DESVARIEUX: Okay, Paul, let’s look at your last point about consumer protection. What are the effects of unregulated privatization on consumer protection? And can you give us some examples?

BUCHHEIT: Well, yes. There are three recent examples. The explosion in the Texas fertilizer plant killed a lot of people, and the Arizona forest fire killed, like, 19 firefighters. And up in Quebec, there was a disastrous train wreck that killed a lot of people. All three of those cases or those instances followed deregulation. So, like, the Texas fertilizer plant hadn’t been inspected in, like, 25 years. In Arizona, the budget cuts, the sequester caused a lot of firefighters and fire equipment to be cut back. And in Quebec, the same thing. You know, the rails were deregulated. So those are just three examples, but there’s more.

I mean, if you look at how important the FDA, the EPA, and FEMA, you know, Hurricane Sandy, how important it is to have these protection systems through public funding to help all of us instead of just trying to provide profits for a few people and cutting back on everything else, the cutbacks are damaging our country.

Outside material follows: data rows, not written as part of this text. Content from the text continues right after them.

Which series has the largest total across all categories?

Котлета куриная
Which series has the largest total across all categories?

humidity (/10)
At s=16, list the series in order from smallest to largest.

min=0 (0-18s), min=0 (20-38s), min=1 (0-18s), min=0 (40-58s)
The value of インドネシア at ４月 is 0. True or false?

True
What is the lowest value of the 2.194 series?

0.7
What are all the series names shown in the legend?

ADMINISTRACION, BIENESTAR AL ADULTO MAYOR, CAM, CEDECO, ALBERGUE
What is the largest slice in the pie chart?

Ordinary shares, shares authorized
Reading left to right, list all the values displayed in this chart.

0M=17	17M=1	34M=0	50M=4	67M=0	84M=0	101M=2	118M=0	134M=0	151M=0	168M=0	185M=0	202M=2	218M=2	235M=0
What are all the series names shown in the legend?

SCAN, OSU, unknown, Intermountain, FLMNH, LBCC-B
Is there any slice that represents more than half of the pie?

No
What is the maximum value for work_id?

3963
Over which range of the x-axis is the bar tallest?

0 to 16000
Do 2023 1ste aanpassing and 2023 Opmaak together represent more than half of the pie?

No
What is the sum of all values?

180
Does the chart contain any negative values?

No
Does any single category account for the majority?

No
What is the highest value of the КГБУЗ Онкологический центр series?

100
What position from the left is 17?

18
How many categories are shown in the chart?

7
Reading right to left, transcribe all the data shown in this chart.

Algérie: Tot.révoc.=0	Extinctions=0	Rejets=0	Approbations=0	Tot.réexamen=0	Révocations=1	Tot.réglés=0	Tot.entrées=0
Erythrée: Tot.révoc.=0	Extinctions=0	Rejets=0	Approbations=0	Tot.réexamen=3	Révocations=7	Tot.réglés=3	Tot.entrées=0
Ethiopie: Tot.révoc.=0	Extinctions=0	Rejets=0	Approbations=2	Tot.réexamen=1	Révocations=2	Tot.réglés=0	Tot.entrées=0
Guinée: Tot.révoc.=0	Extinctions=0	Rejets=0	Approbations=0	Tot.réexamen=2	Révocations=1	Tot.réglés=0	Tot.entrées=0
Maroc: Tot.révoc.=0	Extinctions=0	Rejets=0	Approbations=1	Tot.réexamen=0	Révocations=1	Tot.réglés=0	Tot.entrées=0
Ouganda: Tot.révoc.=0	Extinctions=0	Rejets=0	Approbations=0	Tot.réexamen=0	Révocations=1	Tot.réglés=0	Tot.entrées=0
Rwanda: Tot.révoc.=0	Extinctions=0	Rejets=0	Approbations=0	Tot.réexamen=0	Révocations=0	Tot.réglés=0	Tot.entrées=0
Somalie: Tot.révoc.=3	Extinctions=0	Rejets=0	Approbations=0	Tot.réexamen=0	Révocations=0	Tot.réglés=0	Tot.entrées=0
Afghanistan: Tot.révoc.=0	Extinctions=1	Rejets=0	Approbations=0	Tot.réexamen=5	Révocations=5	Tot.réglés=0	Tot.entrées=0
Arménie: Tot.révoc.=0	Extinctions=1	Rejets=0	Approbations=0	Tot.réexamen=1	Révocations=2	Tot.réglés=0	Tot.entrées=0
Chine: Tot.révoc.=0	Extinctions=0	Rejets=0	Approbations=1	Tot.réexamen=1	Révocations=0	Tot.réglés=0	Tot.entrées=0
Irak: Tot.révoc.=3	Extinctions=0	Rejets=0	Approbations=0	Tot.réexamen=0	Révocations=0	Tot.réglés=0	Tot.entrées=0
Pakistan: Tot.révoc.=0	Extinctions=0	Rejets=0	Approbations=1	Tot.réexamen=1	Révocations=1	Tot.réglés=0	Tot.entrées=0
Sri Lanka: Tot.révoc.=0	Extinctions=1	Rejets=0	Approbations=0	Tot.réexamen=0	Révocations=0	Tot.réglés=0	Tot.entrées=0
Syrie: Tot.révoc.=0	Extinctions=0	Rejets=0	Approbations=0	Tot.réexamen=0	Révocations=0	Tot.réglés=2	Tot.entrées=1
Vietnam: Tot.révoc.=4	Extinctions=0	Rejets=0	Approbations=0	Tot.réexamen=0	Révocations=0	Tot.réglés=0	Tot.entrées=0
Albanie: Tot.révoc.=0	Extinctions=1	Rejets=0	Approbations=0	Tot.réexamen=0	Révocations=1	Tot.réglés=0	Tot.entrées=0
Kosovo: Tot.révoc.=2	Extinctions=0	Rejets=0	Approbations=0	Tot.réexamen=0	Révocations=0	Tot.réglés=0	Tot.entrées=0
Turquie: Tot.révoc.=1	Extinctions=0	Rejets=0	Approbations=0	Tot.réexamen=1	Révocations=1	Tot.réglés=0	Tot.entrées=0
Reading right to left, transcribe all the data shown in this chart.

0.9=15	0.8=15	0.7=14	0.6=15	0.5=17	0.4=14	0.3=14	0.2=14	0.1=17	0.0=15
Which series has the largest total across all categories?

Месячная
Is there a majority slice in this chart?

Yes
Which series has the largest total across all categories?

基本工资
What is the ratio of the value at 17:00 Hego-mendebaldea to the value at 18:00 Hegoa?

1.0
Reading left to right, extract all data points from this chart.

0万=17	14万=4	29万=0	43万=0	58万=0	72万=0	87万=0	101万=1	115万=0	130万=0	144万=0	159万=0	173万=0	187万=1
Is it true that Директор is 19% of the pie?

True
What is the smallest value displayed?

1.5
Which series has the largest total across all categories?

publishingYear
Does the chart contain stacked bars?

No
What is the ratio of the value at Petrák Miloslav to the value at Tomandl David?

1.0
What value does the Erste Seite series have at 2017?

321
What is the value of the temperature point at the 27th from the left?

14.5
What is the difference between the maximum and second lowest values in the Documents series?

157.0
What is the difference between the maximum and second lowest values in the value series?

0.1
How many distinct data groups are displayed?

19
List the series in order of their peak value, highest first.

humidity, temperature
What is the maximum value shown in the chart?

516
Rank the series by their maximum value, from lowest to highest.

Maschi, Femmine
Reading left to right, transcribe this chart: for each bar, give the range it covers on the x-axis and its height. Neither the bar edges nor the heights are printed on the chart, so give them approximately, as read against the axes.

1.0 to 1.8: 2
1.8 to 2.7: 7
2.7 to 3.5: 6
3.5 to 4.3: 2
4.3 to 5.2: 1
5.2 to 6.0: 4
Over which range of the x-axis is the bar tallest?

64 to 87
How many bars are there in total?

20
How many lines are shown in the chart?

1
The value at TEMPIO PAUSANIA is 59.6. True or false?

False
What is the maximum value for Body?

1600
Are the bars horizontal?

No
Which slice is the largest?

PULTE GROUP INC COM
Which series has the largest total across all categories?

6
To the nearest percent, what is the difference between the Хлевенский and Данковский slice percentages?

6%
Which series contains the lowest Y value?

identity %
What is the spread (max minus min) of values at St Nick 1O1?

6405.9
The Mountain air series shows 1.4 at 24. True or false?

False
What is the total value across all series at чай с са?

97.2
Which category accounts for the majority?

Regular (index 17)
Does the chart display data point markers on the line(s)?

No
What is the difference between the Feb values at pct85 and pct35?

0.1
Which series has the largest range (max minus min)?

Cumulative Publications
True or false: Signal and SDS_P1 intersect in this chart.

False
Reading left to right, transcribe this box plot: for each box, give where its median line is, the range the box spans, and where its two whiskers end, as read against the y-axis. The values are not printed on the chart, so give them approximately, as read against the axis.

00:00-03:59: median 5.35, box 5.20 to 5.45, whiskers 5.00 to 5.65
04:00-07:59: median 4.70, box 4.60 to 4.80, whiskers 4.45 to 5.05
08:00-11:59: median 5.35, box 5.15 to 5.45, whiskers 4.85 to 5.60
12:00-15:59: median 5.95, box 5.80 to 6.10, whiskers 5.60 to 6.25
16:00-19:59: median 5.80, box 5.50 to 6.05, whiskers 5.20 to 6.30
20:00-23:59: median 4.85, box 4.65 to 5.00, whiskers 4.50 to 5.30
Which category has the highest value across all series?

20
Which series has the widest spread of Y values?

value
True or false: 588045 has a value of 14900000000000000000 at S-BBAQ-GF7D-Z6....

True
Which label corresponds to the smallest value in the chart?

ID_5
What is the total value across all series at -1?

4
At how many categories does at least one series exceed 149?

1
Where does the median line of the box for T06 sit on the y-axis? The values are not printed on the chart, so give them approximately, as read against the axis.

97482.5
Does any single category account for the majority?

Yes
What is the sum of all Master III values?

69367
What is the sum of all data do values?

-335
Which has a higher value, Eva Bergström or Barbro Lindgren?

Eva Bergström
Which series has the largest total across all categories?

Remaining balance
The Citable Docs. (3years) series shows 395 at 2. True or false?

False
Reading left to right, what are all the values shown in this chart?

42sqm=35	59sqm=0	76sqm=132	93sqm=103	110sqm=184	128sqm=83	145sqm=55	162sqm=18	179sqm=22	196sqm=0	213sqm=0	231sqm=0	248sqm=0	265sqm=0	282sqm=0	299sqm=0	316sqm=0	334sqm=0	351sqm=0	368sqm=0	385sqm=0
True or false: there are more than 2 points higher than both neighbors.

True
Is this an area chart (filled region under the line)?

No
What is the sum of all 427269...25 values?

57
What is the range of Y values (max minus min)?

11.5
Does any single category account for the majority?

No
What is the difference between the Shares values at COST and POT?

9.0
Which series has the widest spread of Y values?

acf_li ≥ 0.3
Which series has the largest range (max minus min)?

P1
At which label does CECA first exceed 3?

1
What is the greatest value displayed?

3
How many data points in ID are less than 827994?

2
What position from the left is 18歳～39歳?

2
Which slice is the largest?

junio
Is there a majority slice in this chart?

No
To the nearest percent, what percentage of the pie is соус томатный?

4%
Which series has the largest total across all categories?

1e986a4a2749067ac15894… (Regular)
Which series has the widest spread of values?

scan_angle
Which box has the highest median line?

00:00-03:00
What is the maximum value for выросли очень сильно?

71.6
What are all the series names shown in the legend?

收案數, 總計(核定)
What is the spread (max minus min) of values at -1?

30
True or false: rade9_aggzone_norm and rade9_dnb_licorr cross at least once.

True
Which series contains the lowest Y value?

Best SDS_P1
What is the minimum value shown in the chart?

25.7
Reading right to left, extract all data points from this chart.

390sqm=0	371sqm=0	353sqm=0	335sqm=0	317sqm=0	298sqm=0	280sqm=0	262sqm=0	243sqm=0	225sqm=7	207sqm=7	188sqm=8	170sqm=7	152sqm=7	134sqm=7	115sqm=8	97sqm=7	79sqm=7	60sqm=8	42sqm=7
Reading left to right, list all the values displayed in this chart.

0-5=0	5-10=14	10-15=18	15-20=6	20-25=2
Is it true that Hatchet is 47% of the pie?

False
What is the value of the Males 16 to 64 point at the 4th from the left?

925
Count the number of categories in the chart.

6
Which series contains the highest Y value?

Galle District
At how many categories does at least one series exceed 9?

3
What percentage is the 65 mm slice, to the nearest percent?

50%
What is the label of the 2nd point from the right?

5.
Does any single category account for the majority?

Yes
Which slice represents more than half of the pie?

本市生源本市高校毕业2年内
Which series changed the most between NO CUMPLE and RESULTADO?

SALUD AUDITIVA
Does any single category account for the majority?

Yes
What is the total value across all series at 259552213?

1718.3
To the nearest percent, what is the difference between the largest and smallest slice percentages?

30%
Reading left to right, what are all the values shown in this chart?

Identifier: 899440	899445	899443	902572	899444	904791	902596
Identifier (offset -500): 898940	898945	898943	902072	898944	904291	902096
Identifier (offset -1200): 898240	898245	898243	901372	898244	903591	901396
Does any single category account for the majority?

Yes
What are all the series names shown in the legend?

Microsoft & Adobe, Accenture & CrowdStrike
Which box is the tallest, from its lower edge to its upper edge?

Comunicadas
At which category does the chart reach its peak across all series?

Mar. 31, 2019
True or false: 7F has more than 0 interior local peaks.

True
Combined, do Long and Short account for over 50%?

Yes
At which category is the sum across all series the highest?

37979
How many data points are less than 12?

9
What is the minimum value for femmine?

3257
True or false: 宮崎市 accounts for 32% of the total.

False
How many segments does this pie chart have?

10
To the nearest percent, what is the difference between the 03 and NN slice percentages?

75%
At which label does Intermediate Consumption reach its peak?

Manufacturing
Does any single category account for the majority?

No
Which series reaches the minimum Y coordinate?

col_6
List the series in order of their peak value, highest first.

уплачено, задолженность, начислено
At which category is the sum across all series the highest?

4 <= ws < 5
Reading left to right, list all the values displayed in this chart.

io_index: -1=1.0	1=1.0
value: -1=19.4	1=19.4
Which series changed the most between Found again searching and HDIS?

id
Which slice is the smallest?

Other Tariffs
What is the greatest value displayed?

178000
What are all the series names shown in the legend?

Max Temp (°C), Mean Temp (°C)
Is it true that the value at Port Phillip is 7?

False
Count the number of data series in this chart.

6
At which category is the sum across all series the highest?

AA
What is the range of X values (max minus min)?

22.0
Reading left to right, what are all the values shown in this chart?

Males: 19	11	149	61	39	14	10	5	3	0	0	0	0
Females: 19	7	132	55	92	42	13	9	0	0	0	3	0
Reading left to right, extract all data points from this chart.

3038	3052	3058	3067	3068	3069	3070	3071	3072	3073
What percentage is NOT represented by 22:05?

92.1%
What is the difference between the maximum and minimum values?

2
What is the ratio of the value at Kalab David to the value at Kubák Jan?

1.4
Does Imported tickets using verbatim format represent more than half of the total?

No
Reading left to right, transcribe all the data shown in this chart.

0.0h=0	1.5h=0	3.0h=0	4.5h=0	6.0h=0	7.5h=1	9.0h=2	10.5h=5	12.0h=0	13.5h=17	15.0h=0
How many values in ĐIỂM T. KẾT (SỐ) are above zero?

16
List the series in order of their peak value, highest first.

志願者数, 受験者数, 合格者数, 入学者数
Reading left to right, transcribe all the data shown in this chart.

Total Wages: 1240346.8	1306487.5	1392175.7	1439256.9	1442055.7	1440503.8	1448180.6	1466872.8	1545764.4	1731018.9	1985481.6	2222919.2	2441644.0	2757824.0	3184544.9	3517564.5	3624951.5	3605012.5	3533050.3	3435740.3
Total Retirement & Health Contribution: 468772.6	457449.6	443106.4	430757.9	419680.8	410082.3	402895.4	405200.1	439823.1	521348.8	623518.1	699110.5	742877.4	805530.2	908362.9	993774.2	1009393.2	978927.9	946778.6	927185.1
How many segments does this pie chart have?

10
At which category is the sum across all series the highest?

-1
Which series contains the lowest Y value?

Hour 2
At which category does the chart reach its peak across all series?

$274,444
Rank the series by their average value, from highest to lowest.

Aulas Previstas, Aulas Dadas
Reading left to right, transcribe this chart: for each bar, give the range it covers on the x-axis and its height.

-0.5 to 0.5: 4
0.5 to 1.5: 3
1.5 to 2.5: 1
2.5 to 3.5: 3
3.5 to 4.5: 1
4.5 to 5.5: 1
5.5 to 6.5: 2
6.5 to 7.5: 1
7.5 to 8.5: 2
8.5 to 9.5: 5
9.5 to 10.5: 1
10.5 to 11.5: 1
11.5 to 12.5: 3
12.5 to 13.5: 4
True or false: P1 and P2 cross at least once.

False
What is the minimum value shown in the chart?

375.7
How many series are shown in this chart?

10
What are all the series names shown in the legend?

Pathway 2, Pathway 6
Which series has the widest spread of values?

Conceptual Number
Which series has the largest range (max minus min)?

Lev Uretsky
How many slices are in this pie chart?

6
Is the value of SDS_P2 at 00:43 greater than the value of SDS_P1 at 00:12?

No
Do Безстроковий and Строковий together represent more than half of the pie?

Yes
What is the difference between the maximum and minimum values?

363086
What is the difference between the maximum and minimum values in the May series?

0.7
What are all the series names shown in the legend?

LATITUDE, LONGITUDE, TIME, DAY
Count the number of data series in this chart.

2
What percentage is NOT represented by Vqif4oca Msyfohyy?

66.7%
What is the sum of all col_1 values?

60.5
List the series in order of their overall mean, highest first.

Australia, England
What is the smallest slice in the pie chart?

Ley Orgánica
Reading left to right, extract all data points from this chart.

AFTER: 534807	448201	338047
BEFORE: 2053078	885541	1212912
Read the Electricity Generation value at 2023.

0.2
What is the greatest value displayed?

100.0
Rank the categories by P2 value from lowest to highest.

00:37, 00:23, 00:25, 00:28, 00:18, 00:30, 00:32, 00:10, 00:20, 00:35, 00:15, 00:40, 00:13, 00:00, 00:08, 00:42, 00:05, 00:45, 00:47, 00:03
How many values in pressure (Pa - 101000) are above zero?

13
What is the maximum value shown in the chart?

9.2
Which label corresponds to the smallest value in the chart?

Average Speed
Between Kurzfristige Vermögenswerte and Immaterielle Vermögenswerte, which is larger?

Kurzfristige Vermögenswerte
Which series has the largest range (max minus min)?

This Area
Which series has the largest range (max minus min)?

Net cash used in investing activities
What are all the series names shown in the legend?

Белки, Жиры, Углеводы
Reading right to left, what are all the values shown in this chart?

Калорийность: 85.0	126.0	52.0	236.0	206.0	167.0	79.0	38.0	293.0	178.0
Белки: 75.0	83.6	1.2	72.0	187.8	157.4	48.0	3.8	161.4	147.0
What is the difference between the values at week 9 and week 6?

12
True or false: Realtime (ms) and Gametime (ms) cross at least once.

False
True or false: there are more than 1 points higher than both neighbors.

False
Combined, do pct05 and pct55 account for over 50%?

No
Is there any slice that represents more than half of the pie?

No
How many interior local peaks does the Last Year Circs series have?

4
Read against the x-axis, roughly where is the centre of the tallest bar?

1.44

And it’s only the media, the people controlling the media with the propaganda that is causing people to vote against themselves, basically. You know, people don’t realize that this rampant deregulation is and privatization is hurting themselves.

DESVARIEUX: Thank you so much for walking us through your piece, “Eight Ways Privatization Has Failed America”. Thank you again for joining us.

BUCHHEIT: Thank you, Jessica.

DESVARIEUX: And thank you for joining us on The Real News Network.